В Дублине в возрасте 74 лет умер поэт Шеймас Хини, лауреат Нобелевской премии по литературе за 1995 год.
Свою нобелевскую речь Шеймас Хини завершил словами о том, «чего добивается и к чему всегда должна стремиться поэзия». Хини говорил: «Она способна коснуться неравнодушной природы человека, проникая в то же время в равнодушную природу мира, к которой природа человека всегда обращена. Она способна убедить наше ранимое сознание в своей правоте, несмотря на очевидную неправоту всего, что его окружает; способна постоянно напоминать, что мы искатели высших ценностей, что даже наша обездоленность, наши невзгоды делают нам честь — ведь они являются залогом истинной человечности».
Слова об «обездоленности» в устах Хини имеют кроме «всечеловеческого» вполне конкретный прямой смысл. Старший из девяти детей в семье ирландского фермера, он прекрасно понимал, что такое бедность и тяжелый труд.

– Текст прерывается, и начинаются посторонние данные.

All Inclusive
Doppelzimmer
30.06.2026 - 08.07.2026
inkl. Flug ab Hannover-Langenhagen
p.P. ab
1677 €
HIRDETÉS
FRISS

Он знал и другую, более жестокую обездоленность — был свидетелем войны в Ольстере и пытался «освоить» это страшное насилие поэзией.
Общая, «по всем направлениям», отверженность ирландцев, «этих цыган Европы», для него сошлась с предопределенным одиночеством поэта на земле: Хини осознавал, что его место особое, проклятое, выделенное («И не пленник я, и не доносчик; / Внутренний эмигрант, длинноволосый / И глубокомысленный деревянный ирландский солдатик, / Избежавший резни, / Взявший защитный окрас / Глины, коры» (перевод А. Ливерганта)). То есть ровно то место, находясь на котором следует писать стихи.

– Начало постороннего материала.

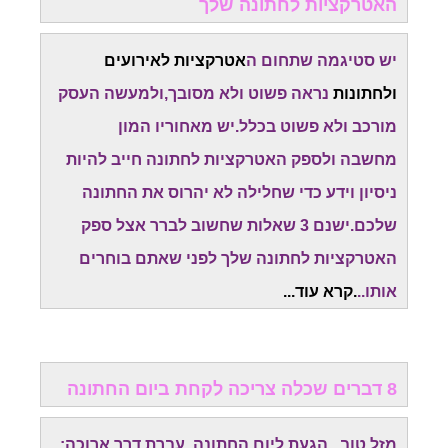
האטרקציות לחתונה שלך
יש סטיגמה שתחום ה
אטרקציות לאירועים
ולחתונות
נראה פשוט ולא מסובך,ולמעשה העסק
מורכב ולא פשוט בכלל.יש מאחוריו המון
מחשבה
ולספק האטרקציות לחתונה חייב להיות
ניסיון וידע כדי שחלילה לא יהרוס את החתונה
שלכם.
ישנם 3 שאלות שחשוב לברר אצל ספק
האטרקציות לחתונה שלך לפני שאתם בוחרים
אותו..
.קרא עוד...
8 דברים שכלה צריכה לקחת ביום החתונה
מזל טוב...הגעת ליום החתונה. עברת דרך ארוכה: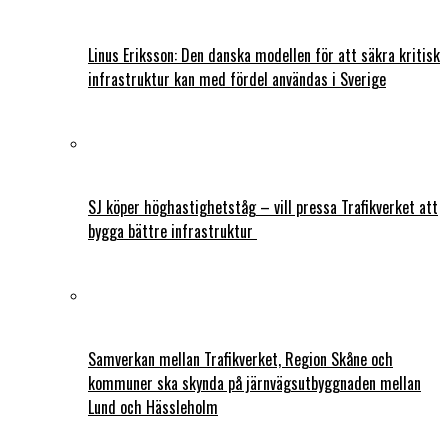
Linus Eriksson: Den danska modellen för att säkra kritisk
infrastruktur kan med fördel användas i Sverige
SJ köper höghastighetståg – vill pressa Trafikverket att
bygga bättre infrastruktur
Samverkan mellan Trafikverket, Region Skåne och
kommuner ska skynda på järnvägsutbyggnaden mellan
Lund och Hässleholm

Осознание этой своей принципиальной обездоленности не помешало Хини стать признанным мэтром, лауреатом всевозможных премий, уважаемым профессором. Его сборники до сих пор составляют две трети из всех продаваемых книг современных поэтов в Великобритании, но у нас его знают практически только за одно стихотворение — написанное на смерть его друга Иосифа Бродского. Его начало в переводе Григория Кружкова звучит так: «Джозеф, помнишь этот ритм? / Оден, твой любимый бритт, / Брел под гул таких же стоп, / Провожая Йейтса в гроб. / Я шагаю вам вослед, / Зажимая боль в куплет». Уже тогда Хини определил свое место рядом с главными поэтами XX века. И ни тогда, ни сейчас это не звучит преувеличением.